Except as required by applicable regulations or by law, Glencore is not under any obligation and Glencore and its affiliates expressly disclaim any intention, obligation or undertaking, to update or revise any forward looking statements, whether as a result of new information, future events or otherwise. This document shall not, under any circumstances, create any implication that there has been no change in the business or affairs of Glencore since the date of this document or that the information contained herein is correct as at any time subsequent to its date.

No statement in this document is intended as a profit forecast or a profit estimate and past performance cannot be relied on as a guide to future performance. This document does not constitute or form part of any offer or invitation to sell or issue, or any solicitation of any offer to purchase or subscribe for any securities.

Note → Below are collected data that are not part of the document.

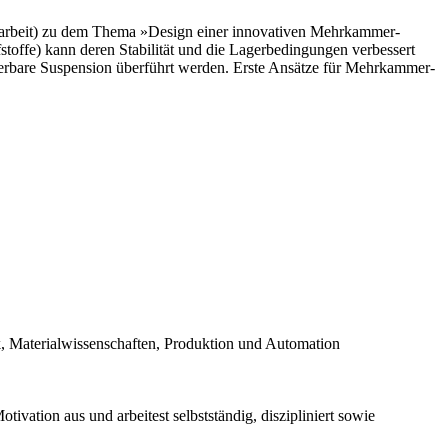
starbeit) zu dem Thema »Design einer innovativen Mehrkammer-
fstoffe) kann deren Stabilität und die Lagerbedingungen verbessert
izierbare Suspension überführt werden. Erste Ansätze für Mehrkammer-
, Materialwissenschaften, Produktion und Automation
ivation aus und arbeitest selbstständig, diszipliniert sowie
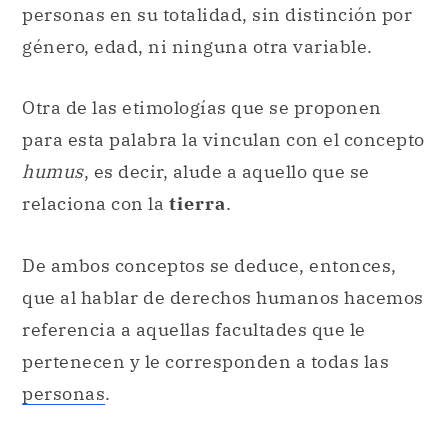
personas en su totalidad, sin distinción por
género, edad, ni ninguna otra variable.
Otra de las etimologías que se proponen
para esta palabra la vinculan con el concepto
humus
, es decir, alude a aquello que se
relaciona con la
tierra
.
De ambos conceptos se deduce, entonces,
que al hablar de derechos humanos hacemos
referencia a aquellas facultades que le
pertenecen y le corresponden a todas las
personas
.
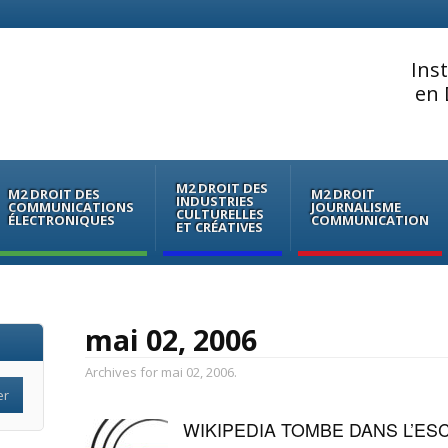
Ins
en 
M2 DROIT DES
M2 DROIT DES
M2 DROIT
INDUSTRIES
COMMUNICATIONS
JOURNALISME
CULTURELLES
ÉLECTRONIQUES
COMMUNICATION
ET CRÉATIVES
mai 02, 2006
Archives for mai 02, 2006.
WIKIPEDIA TOMBE DANS L’ES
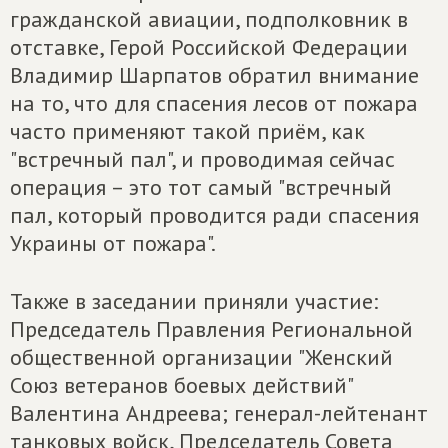
гражданской авиации, подполковник в
отставке, Герой Российской Федерации
Владимир Шарпатов обратил внимание
на то, что для спасения лесов от пожара
часто применяют такой приём, как
"встречный пал", и проводимая сейчас
операция – это тот самый "встречный
пал, который проводится ради спасения
Украины от пожара".
Также в заседании приняли участие:
Председатель Правления Региональной
общественной организации "Женский
Союз ветеранов боевых действий"
Валентина Андреева; генерал-лейтенант
танковых войск, Председатель Совета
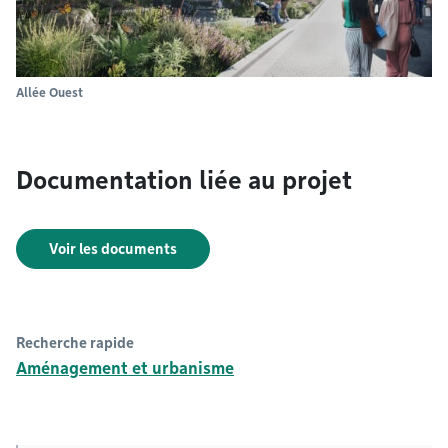
Allée Ouest
Documentation liée au projet
Voir les documents
Recherche rapide
Aménagement et urbanisme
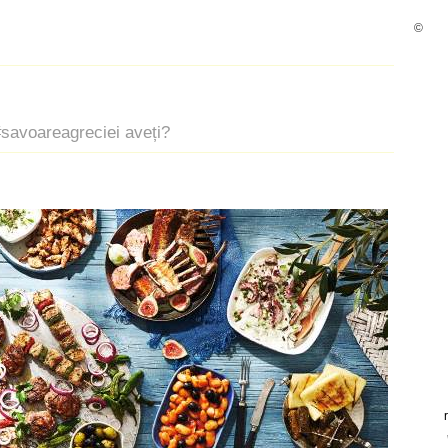
©
#savoareagreciei aveți?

The companies in which Glencore plc directly and indirectly has an interest are separate and distinct legal entities. In this document, "Glencore", "Glencore group" and "Group" are used for convenience only where references are made to Glencore plc and its subsidiaries in general. These collective expressions are used for ease of reference only and do not imply any other relationship between the companies. Likewise, the words "we", "us" and "our" are also used to refer collectively to members of the Group or to those who work for them. These expressions are also used where no useful purpose is served by identifying the particular company or companies.